* [TASK INSTRUCTIONS]
Locate every line in the items below that contains the string "skArc", and copy each of those lines.

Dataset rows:
========

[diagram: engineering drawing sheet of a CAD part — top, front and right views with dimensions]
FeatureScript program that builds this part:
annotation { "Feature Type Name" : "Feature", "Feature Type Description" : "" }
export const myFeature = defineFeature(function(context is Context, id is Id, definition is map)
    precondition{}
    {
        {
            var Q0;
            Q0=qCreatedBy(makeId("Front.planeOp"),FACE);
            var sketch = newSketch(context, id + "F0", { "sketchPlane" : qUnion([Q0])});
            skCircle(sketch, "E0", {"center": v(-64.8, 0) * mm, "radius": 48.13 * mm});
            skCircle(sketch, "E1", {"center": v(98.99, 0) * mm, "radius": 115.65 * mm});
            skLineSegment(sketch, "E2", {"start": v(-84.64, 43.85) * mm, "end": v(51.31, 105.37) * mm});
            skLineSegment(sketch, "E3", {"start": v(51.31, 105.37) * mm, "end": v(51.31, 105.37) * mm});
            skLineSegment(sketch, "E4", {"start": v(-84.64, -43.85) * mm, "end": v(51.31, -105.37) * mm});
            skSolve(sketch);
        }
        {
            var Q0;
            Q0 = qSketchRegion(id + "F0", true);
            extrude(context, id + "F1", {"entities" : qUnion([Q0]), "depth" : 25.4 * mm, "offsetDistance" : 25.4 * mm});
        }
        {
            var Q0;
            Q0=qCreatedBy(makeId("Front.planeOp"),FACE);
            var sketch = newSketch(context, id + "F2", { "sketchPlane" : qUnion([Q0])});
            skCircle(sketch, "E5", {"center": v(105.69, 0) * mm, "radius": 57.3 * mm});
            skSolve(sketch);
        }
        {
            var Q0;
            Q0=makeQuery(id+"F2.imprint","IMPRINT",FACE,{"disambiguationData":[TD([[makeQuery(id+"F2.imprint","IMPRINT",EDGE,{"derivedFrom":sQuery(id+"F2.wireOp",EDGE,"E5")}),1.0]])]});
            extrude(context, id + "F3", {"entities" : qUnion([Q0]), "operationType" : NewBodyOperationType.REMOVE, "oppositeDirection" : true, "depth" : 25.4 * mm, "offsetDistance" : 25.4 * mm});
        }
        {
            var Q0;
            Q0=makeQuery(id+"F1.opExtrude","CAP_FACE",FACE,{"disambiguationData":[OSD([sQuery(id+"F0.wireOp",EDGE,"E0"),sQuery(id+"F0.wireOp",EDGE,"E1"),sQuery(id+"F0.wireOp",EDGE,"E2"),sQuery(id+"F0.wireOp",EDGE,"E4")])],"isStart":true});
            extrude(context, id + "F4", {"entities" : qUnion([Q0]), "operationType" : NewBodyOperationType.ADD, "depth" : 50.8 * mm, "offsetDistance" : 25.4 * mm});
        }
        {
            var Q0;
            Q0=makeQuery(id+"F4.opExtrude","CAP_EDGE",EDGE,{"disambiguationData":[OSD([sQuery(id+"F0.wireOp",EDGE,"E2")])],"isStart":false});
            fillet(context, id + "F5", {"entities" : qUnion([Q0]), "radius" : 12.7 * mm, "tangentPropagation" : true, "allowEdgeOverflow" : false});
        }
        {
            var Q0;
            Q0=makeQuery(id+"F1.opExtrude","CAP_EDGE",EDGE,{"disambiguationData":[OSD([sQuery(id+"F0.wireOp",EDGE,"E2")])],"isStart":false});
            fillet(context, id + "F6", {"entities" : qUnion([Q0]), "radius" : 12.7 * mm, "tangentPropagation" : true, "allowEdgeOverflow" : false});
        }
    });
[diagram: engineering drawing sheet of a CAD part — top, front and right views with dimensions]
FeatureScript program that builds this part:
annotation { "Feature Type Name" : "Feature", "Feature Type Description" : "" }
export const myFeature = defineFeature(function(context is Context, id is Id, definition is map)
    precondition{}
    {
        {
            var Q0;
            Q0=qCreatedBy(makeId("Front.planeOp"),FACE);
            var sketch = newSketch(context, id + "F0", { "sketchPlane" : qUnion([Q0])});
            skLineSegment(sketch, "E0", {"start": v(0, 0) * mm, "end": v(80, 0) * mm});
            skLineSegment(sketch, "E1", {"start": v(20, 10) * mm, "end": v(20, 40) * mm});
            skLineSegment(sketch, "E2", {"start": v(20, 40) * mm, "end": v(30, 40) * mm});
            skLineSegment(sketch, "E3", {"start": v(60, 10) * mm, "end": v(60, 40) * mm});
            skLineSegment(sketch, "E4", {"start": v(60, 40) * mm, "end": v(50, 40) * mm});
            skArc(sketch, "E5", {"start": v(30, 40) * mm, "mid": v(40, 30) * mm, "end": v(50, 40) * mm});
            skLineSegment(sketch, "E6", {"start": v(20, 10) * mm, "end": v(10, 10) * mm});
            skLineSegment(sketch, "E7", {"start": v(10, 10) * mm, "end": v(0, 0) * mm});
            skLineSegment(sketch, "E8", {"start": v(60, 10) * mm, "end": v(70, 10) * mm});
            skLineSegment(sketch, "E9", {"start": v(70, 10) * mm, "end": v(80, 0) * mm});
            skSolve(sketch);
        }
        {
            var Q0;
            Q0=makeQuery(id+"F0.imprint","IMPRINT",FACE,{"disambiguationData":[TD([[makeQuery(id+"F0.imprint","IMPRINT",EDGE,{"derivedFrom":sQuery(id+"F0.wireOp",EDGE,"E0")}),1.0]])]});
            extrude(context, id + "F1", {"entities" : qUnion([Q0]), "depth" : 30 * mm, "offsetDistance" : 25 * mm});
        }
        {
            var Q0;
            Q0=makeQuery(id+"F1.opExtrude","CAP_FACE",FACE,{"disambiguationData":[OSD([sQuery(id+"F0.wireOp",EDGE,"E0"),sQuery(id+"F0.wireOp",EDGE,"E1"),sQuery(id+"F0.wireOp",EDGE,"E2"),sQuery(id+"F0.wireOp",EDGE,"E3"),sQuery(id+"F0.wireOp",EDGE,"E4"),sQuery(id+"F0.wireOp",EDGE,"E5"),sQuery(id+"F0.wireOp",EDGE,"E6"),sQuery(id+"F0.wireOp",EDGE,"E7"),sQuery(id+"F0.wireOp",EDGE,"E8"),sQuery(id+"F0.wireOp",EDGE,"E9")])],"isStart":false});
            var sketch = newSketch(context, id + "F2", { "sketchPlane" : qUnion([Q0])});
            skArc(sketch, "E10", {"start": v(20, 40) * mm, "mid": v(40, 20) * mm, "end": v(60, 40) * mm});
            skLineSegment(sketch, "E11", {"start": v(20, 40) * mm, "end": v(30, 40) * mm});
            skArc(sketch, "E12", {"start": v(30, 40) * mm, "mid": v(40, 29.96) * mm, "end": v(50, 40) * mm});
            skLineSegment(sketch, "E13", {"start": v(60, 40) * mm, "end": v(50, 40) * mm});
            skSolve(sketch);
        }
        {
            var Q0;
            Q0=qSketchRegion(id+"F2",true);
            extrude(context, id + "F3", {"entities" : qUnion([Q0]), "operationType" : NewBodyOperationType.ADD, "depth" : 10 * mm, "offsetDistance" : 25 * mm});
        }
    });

========

* [ANSWER]
            skArc(sketch, "E5", {"start": v(30, 40) * mm, "mid": v(40, 30) * mm, "end": v(50, 40) * mm});
            skArc(sketch, "E10", {"start": v(20, 40) * mm, "mid": v(40, 20) * mm, "end": v(60, 40) * mm});
            skArc(sketch, "E12", {"start": v(30, 40) * mm, "mid": v(40, 29.96) * mm, "end": v(50, 40) * mm});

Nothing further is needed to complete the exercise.